The incubation period for coxsackie virus infection is between 2 and 10 days, with heart symptoms occurring about 2 weeks after infection. From the gut, this infection spreads to the heart and damages heart cells by allowing white blood cells into heart tissue.
These white blood cells trigger an autoimmune process that results in death of both infected and healthy heart cells. This pathologic process occurs long after the virus is cleared, resulting in myocarditis and heart failure.
Keys to preventing heart damage secondary to coxsackie virus infection include fecal-oral control via handwashing and improved sanitation. Myocarditis can be treated with analgesics to decrease inflammation.
Salt intake should be limited due to reduced heart functioning, and oxygen can be given to decrease workload. Heart transplantation is an option with heart failure.
Traditional risk factors for atherosclerosis include elevated cholesterol levels, hypertension, and smoking, but a growing amount of epidemiologic research is centered on the role of herpesvirus as a risk factor for the condition.
With an estimated worldwide prevalence of 35% to 40%, the risk could be substantial.
Chronic inflammation by herpesvirus also may promote thrombosis. HSV-1 and HSV-2 are the major subtypes of herpesvirus and spark the most concern.

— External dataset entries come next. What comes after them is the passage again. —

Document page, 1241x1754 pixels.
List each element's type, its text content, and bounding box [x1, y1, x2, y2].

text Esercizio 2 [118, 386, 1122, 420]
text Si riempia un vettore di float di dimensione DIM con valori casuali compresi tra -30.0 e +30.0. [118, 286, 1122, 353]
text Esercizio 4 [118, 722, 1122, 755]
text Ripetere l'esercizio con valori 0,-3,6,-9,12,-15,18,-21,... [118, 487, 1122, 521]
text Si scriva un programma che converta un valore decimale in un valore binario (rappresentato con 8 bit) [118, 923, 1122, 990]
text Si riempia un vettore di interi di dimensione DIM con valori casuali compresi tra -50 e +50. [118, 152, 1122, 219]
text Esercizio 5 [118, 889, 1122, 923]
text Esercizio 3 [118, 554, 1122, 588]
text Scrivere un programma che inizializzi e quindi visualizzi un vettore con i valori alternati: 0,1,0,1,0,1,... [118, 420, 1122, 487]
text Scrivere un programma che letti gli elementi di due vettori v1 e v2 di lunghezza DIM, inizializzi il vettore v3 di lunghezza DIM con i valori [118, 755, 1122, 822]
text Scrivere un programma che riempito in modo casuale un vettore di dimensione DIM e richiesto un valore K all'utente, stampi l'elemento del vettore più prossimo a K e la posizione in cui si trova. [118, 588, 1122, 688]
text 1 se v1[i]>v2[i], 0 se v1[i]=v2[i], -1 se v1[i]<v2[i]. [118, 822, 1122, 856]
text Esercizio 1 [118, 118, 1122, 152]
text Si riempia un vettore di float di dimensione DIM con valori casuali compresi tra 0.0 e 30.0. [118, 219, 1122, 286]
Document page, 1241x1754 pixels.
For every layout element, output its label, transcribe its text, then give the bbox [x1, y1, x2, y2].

“The atherogenic mechanisms of HSV may involve increasing adherence of leukocytes to endothelium, inducing lipid accumulation in vascular smooth muscle cells (VSMCs), and contributing to deposition of thrombin in atherosclerotic plaque,” according to the authors of a meta-analysis published in BioMed Research International.

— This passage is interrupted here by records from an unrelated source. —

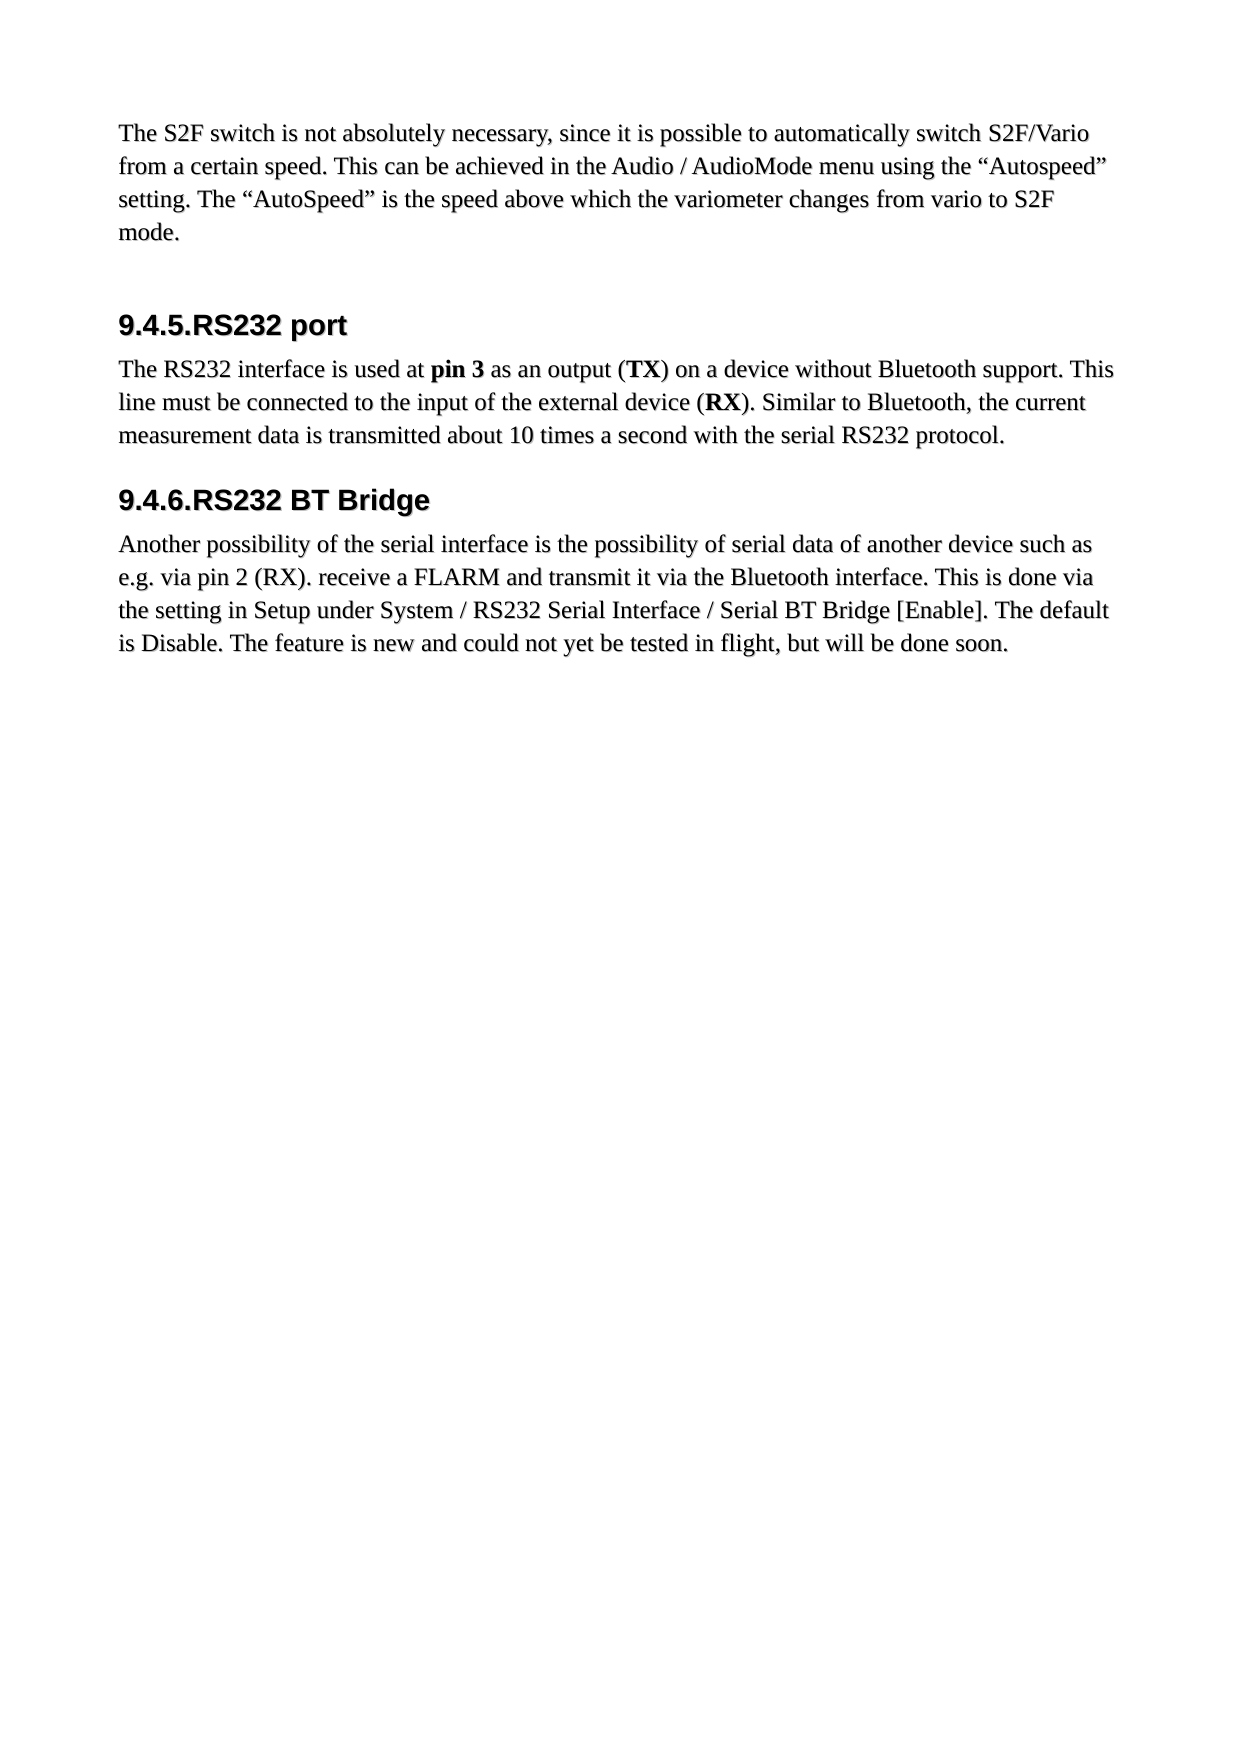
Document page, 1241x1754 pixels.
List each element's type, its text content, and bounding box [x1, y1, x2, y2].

subtitle RS232 BT Bridge [118, 483, 1122, 516]
text The S2F switch is not absolutely necessary, since it is possible to automatically switch S2F/Vario from a certain speed. This can be achieved in the Audio / AudioMode menu using the “Autospeed” setting. The “AutoSpeed” is the speed above which the variometer changes from vario to S2F mode. [118, 118, 1122, 246]
text Another possibility of the serial interface is the possibility of serial data of another device such as e.g. via pin 2 (RX). receive a FLARM and transmit it via the Bluetooth interface. This is done via the setting in Setup under System / RS232 Serial Interface / Serial BT Bridge [Enable]. The default is Disable. The feature is new and could not yet be tested in flight, but will be done soon. [118, 529, 1122, 657]
subtitle RS232 port [118, 308, 1122, 342]
text The RS232 interface is used at pin 3 as an output (TX) on a device without Bluetooth support. This line must be connected to the input of the external device (RX). Similar to Bluetooth, the current measurement data is transmitted about 10 times a second with the serial RS232 protocol. [118, 354, 1122, 449]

In that analysis, the authors found significant elevated risks for atherosclerosis and myocardial ischemia in those patients with HSV-1 infection. HSV-2 infection was only tied to myocardial ischemia, but not other types of atherosclerosis.
Researchers recently discovered an interesting mechanism by which cytomegalovirus (CMV) could lead to cardiovascular death, according to an article in Theranostics. They found that CMV infection is intimately related to the accumulation of CD28null T-cells, which damage the endothelium and trigger cardiovascular events.

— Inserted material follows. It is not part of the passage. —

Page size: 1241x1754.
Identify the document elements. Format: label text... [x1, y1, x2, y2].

The accumulation of CD28null T-cells is a normal consequence of aging, but it remains to be elucidated whether these CD28null T-cell populations are expanded due to aging or CMV infection.
“Simply treating CMV might have real potential to achieve this,” wrote the authors. “For example, acyclovir was shown to dramatically reduce the frequencies of CMV-specific CD4 T-cells in older humans, and valacyclovir was shown to reduce CMV-specific T-cells in mice. Attempting to reduce the frequencies of CD28null CD4 T-cells with these drugs in individuals at risk could be the next decisive step forward.”
Bisma R. Association of Viruses in the Development of Cardiovascular Diseases. Current Pharmaceutical Design. 2021.
Pera A. CD28null pro-atherogenic CD4 T-cells explain the link between CMV infection and an increased risk of cardiovascular death. Theranostics. 2018.
Shchendrygina A. COVID-19 myocarditis and prospective heart failure burden. Expert Review of Cardiovascular Therapy. 2020.
Wu Y. Herpes Simplex Virus Type 1 and Type 2 Infection Increases Atherosclerosis Risk: Evidence Based on a Meta-Analysis. BioMed Research International. 2018.